--- Verilen metin ---
☆ ☆ ☆

|
Adam
Sanat, ekim 2002, sayı 201, s.97-101
ALMAN
KİTAPÇILAR BİRLİĞİ'NİN 2002 BARIŞ
ÖDÜLÜ SAHİBİ NİJERYALI YAZAR
CHINUA
ACHEBE
Sabine
Adatepe
"There
was a writer named Chinua Achebe
in
whose company the prison walls fell down."
Nelson
Mandela
Afrika'da
açlık, Afrika'da soykırım, katliam... diye bağırıp
duruyor Batılı, yani dünya gündemini belirleyen medyalar.
Afrika kıtasıyla ancak açlık felaketleri, sosyal
kargaşalıklar veya siyasal şiddet olayları
patlak verdiği sürece ilgilenen medyaların gündeminden
son zamanlarda, 1995'te çokuluslu petrol holdingleri ve askeri
yönetime karşı geldiği gerekçesiyle Ken Saro-Wiwa
isimli yazarın asılarak idam edilmesi, sonrasında
bazı eyaletlerinde şeriat düzenine gidilmesi, son olarak
da bu eyaletlerde zina suçlamasıyla taşlanarak idam
cezasına çarptırılmalarından dolayı Batı
Afrika ülkesi Nijerya inmek bilmiyor. Bir yandan bu tek yönlü
haber verme alışkanlığı ve Afrikalıları
son derece kötü bir ışıkta gösteren alışagelmiş
Batılı Afrika edebiyatı, Afrika'nın gerçek
yüzünün dünyaca hâlâ bilinmemesine, belli bir imaja alıştırılan
Batılı insanlarca pek de bilinmek istenmemesine yol
açmışken, öte yandan da 1950'li yıllardan beri
Britanya'nın Afrika'daki eski sömürge topraklarında
insanlar yazarak bu duruma tepki göstermeye koyuldular. Yine eski
bir İngiliz sömürgesi olan Hindistan kökenli Salman Rüşdü'nün
ünlü sözüyle: "The Empire writes back to the centre".
Sömürgecilik sonrası bir edebiyatı doğurarak Afrikalı
genç yazarlar, kendi insanlarına da, dünya kamuoyuna da -
hem de sömürgecilerin dili İngilizcede - gerçekleri farklı
bir bakış açısından - kendi bakış
açısından - anlatmaya başladılar.
Ünlü
Times dergisi, Batılı bir yazarın Nijerya'yı
anlattığı Mister Johnson romanını
"Afrika konusunda yazılmış en iyi kitap"
ilan ederken, henüz Nijerya Üniversitesi'nde okuyan genç Chinua
Achebe ve arkadaşları, övülen kitapta anlatılan
Nijeryalı kahramanı "itici bir budala" olarak
niteleyerek, 1920'ye kadar İngiltere Sömürgeler Yönetimi'nin
Nijerya servisinde görev almış olan İrlanda kökenli
yazarın söyleminde, "kötü niyetli bir alt akıntı...
tiksinme, nefret ve alaydan oluşan bir sirayet"i saptarlar.

☆ ☆ ☆

--- Sağlanan veriler ---
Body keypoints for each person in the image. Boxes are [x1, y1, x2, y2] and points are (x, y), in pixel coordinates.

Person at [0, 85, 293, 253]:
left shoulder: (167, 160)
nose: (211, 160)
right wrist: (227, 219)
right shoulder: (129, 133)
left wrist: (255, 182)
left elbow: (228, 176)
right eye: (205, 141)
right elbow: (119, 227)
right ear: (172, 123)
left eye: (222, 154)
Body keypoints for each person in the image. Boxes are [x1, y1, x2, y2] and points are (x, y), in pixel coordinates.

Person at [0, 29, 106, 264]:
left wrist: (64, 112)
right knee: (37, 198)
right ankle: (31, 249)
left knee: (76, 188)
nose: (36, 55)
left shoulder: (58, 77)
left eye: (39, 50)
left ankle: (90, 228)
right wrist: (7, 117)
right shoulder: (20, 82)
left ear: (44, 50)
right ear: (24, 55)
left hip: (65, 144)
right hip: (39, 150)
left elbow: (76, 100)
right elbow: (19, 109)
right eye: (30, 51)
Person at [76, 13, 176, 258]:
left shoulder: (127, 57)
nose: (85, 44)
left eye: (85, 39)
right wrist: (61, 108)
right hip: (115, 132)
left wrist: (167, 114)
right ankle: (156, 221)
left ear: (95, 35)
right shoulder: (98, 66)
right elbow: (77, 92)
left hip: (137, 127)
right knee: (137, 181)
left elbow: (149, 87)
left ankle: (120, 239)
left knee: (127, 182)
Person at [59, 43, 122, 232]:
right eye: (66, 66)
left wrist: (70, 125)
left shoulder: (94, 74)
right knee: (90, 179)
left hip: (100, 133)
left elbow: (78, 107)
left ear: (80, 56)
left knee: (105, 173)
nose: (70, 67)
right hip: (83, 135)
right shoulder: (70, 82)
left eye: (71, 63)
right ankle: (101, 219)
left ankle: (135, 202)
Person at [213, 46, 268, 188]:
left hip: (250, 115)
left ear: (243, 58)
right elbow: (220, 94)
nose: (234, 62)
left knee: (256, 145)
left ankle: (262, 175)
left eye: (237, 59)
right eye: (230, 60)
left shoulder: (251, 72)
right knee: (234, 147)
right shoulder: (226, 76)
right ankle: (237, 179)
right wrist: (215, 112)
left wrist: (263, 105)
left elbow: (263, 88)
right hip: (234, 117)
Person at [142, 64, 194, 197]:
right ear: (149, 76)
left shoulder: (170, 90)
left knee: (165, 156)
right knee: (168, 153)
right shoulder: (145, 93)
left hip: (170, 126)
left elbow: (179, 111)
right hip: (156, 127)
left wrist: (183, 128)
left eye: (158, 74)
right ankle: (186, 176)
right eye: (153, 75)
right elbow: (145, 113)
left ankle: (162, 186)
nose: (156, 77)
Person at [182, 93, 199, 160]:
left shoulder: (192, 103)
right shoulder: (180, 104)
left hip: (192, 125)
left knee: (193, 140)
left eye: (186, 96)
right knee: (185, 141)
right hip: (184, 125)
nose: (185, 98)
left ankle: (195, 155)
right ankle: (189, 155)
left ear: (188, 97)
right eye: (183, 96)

☆ ☆ ☆

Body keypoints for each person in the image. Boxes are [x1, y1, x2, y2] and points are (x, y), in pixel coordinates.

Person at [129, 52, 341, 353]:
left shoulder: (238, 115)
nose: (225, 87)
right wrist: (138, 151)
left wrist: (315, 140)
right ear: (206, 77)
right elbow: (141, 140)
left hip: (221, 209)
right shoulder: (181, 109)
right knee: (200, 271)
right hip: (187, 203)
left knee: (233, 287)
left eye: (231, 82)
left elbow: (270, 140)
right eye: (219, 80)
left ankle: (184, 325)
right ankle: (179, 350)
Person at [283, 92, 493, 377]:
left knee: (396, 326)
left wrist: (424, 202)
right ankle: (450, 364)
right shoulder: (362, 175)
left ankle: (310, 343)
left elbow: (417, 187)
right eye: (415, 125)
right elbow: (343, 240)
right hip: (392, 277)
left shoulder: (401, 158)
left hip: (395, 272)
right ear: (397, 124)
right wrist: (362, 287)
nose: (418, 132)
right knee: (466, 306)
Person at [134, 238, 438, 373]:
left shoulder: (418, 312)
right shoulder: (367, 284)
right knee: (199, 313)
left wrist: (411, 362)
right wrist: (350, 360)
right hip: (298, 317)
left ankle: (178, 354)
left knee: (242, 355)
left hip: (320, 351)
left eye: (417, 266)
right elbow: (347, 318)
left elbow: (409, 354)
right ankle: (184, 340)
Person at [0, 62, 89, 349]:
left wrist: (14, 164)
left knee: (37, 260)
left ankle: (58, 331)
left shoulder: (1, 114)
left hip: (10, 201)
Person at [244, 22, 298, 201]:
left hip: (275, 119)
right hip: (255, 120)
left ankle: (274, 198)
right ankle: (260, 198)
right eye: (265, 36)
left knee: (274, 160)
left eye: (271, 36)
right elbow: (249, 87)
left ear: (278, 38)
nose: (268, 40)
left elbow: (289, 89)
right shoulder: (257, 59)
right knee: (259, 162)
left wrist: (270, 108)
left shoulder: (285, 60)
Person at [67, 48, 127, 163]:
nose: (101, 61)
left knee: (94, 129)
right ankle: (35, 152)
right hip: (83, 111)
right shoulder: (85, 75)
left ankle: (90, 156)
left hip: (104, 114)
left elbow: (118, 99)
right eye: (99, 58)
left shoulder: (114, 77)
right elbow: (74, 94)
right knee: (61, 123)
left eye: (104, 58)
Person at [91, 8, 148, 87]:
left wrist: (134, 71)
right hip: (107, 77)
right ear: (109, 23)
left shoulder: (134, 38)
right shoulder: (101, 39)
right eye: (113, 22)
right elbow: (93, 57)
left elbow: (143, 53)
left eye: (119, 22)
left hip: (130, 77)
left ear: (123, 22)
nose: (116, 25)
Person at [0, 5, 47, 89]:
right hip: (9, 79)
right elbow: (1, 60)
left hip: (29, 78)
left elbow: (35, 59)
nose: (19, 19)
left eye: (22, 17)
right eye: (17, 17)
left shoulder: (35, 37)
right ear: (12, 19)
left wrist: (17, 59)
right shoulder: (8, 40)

☆ ☆ ☆

--- Yapılacak iş ---
Chinua Achebe hakkındaki metinde "Ünlü Times dergisi" sözleriyle başlayan paragrafı, ana bilgilerini koruyarak daha kısa biçimde yeniden yazın. Bu işte yalnızca metindeki bilgilere dayanın.

--- Yanıtınız ---
Times dergisi, Batılı bir yazarın Nijerya'yı anlattığı Mister Johnson romanını "Afrika konusunda yazılmış en iyi kitap" ilan eder. O sırada Nijerya Üniversitesi'nde okuyan Chinua Achebe ve arkadaşları ise romanın Nijeryalı kahramanını "itici bir budala" olarak niteler. 1920'ye kadar İngiltere Sömürgeler Yönetimi'nin Nijerya servisinde görev yapmış İrlanda kökenli yazarın söyleminde "kötü niyetli bir alt akıntı... tiksinme, nefret ve alaydan oluşan bir sirayet" saptarlar.